31 dezembro 2007

OS PRÍNCIPES

Editorial da Folha de S. Paulo

Sobrou sorte e faltou ousadia a Lula em 2007; não se deu nenhum desastre, não se assumiu, tampouco, risco nenhum

Um presidente confiante e tranqüilo ocupou as telas de televisão brasileiras na noite de quinta-feira, e não eram imaginários os motivos de seu otimismo. Neste final de 2007, Lula colhe os frutos de um programa econômico e de uma política de correção das desigualdades implantados há mais de dez anos, nos quais teve o bom senso de persistir e que soube aprofundar.
Só interessa aos sectários de uma ou outra filiação partidária estabelecer as responsabilidades pessoais - se de Fernando Henrique, se de Luiz Inácio, que travam uma batalha de egos pelo cetro do príncipe - a respeito dos índices positivos que a economia e a sociedade brasileiras ostentam nesta passagem de ano.
Verdade que as expectativas têm sido modestas. Passou o tempo em que se acreditava numa súbita elevação do Brasil ao status de potência. Todos - petistas ou tucanos - aprenderam com o tempo que o fim do regime militar não seria o abre-te sésamo de uma era de prosperidade automática e de justiça social isenta de conflitos.
Durante um bom tempo, o PT concentrou em torno de si mesmo as expectativas mágicas de que poderia dar conta de todos os problemas do país.

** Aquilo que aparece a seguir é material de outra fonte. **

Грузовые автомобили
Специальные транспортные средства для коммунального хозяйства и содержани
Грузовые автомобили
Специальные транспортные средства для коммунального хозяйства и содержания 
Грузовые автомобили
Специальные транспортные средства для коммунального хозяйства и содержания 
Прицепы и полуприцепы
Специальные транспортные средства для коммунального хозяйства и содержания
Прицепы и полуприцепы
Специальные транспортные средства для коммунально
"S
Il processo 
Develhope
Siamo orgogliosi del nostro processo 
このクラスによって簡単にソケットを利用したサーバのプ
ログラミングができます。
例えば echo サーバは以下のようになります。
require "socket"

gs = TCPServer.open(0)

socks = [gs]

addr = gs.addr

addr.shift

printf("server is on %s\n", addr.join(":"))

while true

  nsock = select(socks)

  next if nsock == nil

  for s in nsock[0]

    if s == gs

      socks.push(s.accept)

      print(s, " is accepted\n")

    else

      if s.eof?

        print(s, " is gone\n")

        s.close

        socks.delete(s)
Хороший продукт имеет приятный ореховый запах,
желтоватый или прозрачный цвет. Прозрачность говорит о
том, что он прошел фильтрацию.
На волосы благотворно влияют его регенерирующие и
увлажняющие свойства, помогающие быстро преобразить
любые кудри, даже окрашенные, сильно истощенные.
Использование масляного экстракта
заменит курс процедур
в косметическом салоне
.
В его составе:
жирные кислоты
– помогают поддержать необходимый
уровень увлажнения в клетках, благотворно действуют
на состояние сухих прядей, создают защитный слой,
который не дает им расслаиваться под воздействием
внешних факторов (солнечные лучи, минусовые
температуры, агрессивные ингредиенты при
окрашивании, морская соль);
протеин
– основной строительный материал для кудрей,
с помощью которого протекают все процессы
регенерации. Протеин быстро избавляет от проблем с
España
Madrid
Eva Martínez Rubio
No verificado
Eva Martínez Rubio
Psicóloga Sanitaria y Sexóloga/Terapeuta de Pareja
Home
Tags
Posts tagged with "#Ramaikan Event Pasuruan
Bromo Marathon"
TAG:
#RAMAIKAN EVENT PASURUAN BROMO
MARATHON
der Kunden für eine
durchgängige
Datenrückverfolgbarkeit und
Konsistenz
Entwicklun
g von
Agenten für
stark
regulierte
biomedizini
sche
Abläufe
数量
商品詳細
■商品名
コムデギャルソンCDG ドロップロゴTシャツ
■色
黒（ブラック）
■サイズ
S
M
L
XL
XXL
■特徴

Em certa medida, esse papel já tinha sido desempenhado pelos tecnocratas tucanos - mais modestos, sem dúvida, do que tantos petistas embriagados de pureza falsa e moralismo imaginário.
Arrogância não faltou, contudo - e não falta - na atitude de governistas e oposicionistas. A propaganda de ambos se beneficia de uma conjuntura internacional favorável, e é duvidoso que pudessem ostentar seus feitos sem o concurso da sorte.
Sorte, ou "fortuna", no vocabulário de Maquiavel, faz par com o conceito de "virtù". A palavra pode ser traduzida menos como um senso de integridade moral, idéia que os dias presentes estão longe de incentivar, e mais como espírito de oportunidade, ímpeto de renovação.
Beneficiado pela "fortuna", o governo Lula de algum modo minimizou seu próprio senso de "virtù". Equilíbrio e prudência evitaram que o pior acontecesse. Evitaram, também, que o melhor fosse tentado.
Na TV, Lula comemora fatos que ninguém deixará de encarar como positivos. São poucos, entretanto, diante do que se poderia esperar de seu governo.
O que foi feito diante da crise terminal vivida pela segurança pública no país? Como enfrentar as óbvias distorções do sistema previdenciário? O que fazer diante da escandalosa disfuncionalidade, mais uma vez escancarada no caso da CPMF, do sistema político?
Ainda que justas, as comemorações presidenciais carregam o travo da omissão. Nisso reside a diferença maquiaveliana entre "fortuna" e "virtù".
Sobrou "fortuna" e faltou "virtù" a Lula em 2007. Não se deu nenhum desastre; não se assumiu, tampouco, risco nenhum. A mediocridade pode ser vista, de qualquer modo, como um triunfo. Desde que se abandonem, o que seria deprimente, as perspectivas de fazer do Brasil um grande e civilizado país.